As you're designing an online course, the incorporation of extraordinary value PLUS a stand-out student experience will make the purchase decision easy for your prospects.

A stand-out class:

  • Acts as a catalyst for change for the student in it. It reveals to students things they didn't even know they'd appreciate learning, and it takes them on a journey.
  • Incorporates principles and ideas from fields RELATED to the primary topic. This results in a rich and layered experience that makes the coursework compelling and rewarding.
  • Delivers a form of mentorship by covering mindset right alongside tool and skill mastery.
  • Gives students a community of like-minded trek-makers where they can find peers and friends. They find company for the journey now and in the future.

What I hope you're now wondering is: so how do I create a stand-out course?

I've developed a system for doing this work–but I can also tell you that there are regular practices that will make you a natural creator of stand-out courses and programs.

Here are five “ways to be” that will help you create stand-out courses:

1. Always be growing the skills and practices you're teaching.

Keep practicing, learning and, especially, experimenting with the very things you teach. Challenge yourself to try new approaches. Search out fresh sources of inspiration. Stay current as your field evolves. Take advanced training. Keep finding ways to be doing the very work you ask your students to do. This work will fuel new ideas and your passion for the topic you're teaching.

2. Always be thinking about your systems–and be BOTH evolving and simplifying them.

Understanding the best path to success for your students is crucial. Critically examining that process as you use it–and as your students use it–will lead you to new ideas. It will also enable you to clarify and even simplify how you present this process or system, which will make it easier for your students to use it and get results.

3. Always be teaching.

Teaching stretches you. Teaching keeps you in contact with students and their concerns and challenges as they work to get to their goal. Even if you're not teaching a current live course, you can be teaching via email and your social platforms.

The content for the first two modules in the new class I'm creating–Create Stand-Out Courses and Programs–came out of the group coaching sessions I offer at Teach What You Do. It came out of my desire to guide creatives to create courses that can get a premium price and take students on unexpected journeys.

4. Always be developing and finding illustrations of what you're teaching.

By this I mean you should always be looking for (and even developing) the stories, examples, and case studies that show the how-tos you're teaching in action. Look for examples that are varied yet still illustrate the same point. These illustrations are the bridge between theory and real action.

Your teaching will be at its richest when your students have these guides. When students first go through a lesson, the right story or example enables them to future-pace, to see themselves doing this work, which builds confidence and motivates.

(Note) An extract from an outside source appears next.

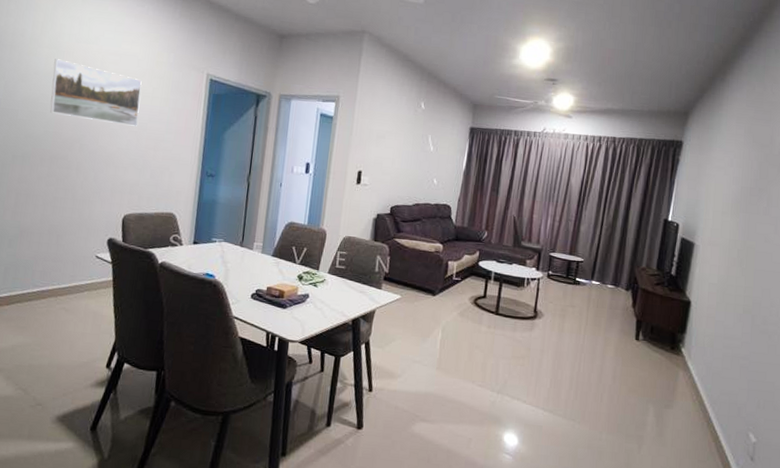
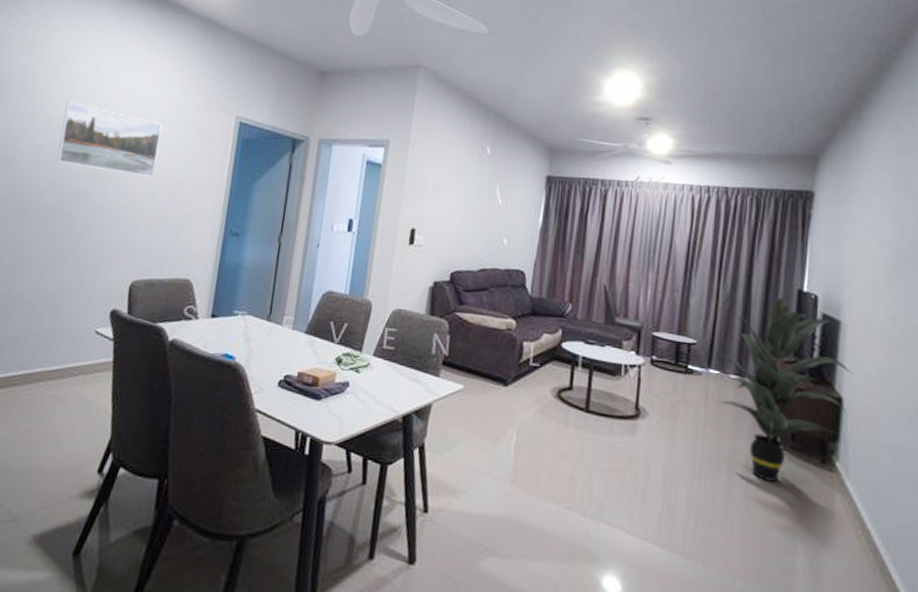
indoor plant: none [599,225,700,364] -> present [718,297,852,482]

Later on, as they implement what they've learned, the examples are useful guides to the work–again providing both confidence and motivation.

5. Always be studying related fields and looking for intersections.

When you can find ideas, frameworks and models from a related field that can be layered onto the topics you're teaching, you have the opportunity to take your students on a fresh and unexpected journey . . . And there are students out there who are ready for that unexpected journey.

Are you ready to adopt these ways of being that develop your ability to create stand-out courses?

To do that you need to always be:

  • Growing your skills and practices.
  • Evolving and simplifying your systems.
  • Teaching.
  • Developing illustrations, stories, and examples.
  • Looking for intersections with related fields.